If you want to receiver a python list:

result.tolist()

  • The zip function is useful here, used with a list comprehension v1, v2.
  • If you have a list of lists (instead of just two lists) you can use v3.
  • For lists with different length (for example: By adding 1 to the end of the first/secound list), then you can try something like this (using zip_longest) - v4
first = [1, 2, 3, 1]
second = [4, 5, 6]

output: [5, 7, 9, 1]
  • If you have an unknown number of lists of the same length, you can use the function v5.

  • v6 - The operator module exports a set of efficient functions corresponding to the intrinsic operators of Python. For example, operator.add(x, y) is equivalent to the expression x+y.

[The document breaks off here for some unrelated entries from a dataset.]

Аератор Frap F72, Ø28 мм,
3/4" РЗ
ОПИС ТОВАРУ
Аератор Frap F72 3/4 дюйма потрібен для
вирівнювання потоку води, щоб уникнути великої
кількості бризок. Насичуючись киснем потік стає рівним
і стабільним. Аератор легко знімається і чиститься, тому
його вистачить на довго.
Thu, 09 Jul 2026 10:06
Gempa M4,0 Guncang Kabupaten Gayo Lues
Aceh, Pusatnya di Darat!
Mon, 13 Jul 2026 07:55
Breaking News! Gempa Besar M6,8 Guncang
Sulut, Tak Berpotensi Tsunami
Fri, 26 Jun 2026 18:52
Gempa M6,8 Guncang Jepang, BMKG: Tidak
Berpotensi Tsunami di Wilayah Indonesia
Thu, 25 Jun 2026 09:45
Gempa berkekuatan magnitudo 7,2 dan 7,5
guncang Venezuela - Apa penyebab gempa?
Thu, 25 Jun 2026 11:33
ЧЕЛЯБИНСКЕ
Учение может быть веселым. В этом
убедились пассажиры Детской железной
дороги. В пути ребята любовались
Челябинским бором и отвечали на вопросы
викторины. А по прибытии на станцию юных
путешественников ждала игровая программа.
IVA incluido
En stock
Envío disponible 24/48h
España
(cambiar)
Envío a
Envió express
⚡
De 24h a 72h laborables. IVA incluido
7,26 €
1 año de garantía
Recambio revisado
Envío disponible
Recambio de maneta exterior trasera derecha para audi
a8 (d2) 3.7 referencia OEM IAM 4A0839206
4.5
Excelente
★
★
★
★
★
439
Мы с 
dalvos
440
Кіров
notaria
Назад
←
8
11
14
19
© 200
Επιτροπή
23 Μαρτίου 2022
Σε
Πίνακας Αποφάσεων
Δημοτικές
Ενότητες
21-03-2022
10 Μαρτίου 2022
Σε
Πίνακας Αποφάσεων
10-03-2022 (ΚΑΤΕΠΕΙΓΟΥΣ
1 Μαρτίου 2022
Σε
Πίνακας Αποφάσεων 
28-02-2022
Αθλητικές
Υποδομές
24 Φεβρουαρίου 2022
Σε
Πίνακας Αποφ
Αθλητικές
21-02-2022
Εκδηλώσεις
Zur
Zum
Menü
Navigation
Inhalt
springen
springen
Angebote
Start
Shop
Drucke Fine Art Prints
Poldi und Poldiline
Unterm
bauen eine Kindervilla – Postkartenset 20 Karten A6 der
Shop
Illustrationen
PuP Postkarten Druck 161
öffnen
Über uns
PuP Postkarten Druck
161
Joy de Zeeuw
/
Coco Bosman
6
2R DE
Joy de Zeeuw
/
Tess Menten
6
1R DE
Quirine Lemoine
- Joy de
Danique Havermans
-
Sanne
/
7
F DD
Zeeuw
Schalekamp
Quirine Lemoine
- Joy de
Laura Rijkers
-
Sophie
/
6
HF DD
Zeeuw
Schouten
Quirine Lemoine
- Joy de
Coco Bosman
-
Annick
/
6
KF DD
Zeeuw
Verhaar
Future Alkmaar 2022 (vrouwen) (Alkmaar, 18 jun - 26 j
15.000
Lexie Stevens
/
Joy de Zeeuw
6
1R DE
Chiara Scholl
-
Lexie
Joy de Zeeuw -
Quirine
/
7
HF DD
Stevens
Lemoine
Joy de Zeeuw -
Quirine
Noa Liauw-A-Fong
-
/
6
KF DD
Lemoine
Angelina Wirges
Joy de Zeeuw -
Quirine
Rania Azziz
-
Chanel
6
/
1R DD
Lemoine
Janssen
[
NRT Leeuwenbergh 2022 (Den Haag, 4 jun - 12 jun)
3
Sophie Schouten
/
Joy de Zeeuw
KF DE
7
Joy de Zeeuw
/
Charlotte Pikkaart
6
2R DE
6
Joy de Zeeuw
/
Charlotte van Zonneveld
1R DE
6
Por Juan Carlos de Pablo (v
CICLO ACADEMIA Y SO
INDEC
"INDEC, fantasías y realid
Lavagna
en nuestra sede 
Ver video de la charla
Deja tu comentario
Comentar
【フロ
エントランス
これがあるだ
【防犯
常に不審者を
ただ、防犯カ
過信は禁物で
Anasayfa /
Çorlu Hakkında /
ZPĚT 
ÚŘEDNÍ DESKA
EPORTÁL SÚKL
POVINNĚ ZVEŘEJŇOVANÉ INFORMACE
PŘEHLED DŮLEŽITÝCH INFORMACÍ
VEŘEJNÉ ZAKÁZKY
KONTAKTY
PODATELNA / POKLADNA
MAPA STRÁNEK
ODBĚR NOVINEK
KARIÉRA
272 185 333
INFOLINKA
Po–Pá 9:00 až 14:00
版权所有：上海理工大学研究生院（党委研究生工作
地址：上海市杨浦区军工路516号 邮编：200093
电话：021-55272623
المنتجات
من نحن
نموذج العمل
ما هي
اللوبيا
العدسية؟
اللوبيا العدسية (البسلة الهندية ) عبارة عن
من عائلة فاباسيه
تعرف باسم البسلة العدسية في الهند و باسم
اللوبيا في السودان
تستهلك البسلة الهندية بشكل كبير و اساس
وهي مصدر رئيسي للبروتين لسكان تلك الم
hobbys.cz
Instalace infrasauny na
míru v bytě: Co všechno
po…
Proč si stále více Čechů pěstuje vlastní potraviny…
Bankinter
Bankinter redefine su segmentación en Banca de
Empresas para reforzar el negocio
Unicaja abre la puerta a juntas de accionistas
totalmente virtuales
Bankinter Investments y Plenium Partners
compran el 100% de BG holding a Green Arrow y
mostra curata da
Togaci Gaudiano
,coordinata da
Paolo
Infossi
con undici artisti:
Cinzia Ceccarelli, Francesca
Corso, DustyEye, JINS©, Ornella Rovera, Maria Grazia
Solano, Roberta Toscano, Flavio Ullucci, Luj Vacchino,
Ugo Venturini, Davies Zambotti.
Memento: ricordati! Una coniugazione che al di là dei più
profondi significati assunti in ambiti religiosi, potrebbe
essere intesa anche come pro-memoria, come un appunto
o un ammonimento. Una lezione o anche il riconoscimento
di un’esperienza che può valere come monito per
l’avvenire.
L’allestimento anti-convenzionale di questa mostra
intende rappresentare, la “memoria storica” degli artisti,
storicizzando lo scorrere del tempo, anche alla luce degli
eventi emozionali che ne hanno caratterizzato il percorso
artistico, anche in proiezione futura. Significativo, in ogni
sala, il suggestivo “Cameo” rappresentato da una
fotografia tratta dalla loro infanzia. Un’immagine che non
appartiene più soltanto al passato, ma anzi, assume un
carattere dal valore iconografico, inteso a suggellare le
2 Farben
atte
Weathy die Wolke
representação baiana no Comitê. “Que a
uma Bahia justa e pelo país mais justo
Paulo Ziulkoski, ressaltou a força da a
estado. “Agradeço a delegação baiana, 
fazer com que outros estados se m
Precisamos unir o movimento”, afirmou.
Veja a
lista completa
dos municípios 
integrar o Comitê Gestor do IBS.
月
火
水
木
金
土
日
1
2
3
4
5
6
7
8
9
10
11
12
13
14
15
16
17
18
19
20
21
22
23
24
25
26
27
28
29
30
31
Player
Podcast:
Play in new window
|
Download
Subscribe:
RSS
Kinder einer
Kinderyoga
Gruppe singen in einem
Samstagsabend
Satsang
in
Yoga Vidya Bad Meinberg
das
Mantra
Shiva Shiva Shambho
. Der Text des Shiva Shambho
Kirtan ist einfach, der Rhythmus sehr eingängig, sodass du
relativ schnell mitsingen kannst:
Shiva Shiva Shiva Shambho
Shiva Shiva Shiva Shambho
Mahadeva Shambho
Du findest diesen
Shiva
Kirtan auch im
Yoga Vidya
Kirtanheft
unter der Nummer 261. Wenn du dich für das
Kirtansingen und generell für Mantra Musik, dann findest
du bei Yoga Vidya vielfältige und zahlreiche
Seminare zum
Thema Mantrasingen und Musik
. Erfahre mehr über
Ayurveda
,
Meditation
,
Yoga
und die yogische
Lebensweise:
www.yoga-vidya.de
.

  • v7 - Assuming both lists first and second have same length, you do not need zip or anything else.

################
first = [1, 2, 3]
second = [4, 5, 6]

####### v1 ########
third1 = [sum(i) for i in zip(first,second)]

####### v2 ########
third2 = [x + y for x, y in zip(first, second)]

####### v3 ########
lists_of_lists = [[1, 2, 3], [4, 5, 6]]
third3 = [sum(x) for x in zip(*lists_of_lists)]

####### v4 ########
from itertools import zip_longest
third4 = list(map(sum, zip_longest(first, second, fillvalue=0)))

####### v5 ########
def sum_lists(*args):
    return list(map(sum, zip(*args)))

third5 = sum_lists(first, second)

####### v6 ########
import operator
third6 = list(map(operator.add, first,second))

####### v7 ########
third7 =[first[i]+second[i] for i in range(len(first))]

####### v(i) ########

print(third1) # [5, 7, 9]
print(third2) # [5, 7, 9]
print(third3) # [5, 7, 9]
print(third4) # [5, 7, 9]
print(third5) # [5, 7, 9]
print(third6) # [5, 7, 9]
print(third7) # [5, 7, 9]

If you need to handle lists of different sizes, worry not! The wonderful itertools module has you covered:

>>> from itertools import zip_longest
>>> list1 = [1,2,1]
>>> list2 = [2,1,2,3]
>>> [sum(x) for x in zip_longest(list1, list2, fillvalue=0)]
[3, 3, 3, 3]
>>>

In Python 2, zip_longest is called izip_longest.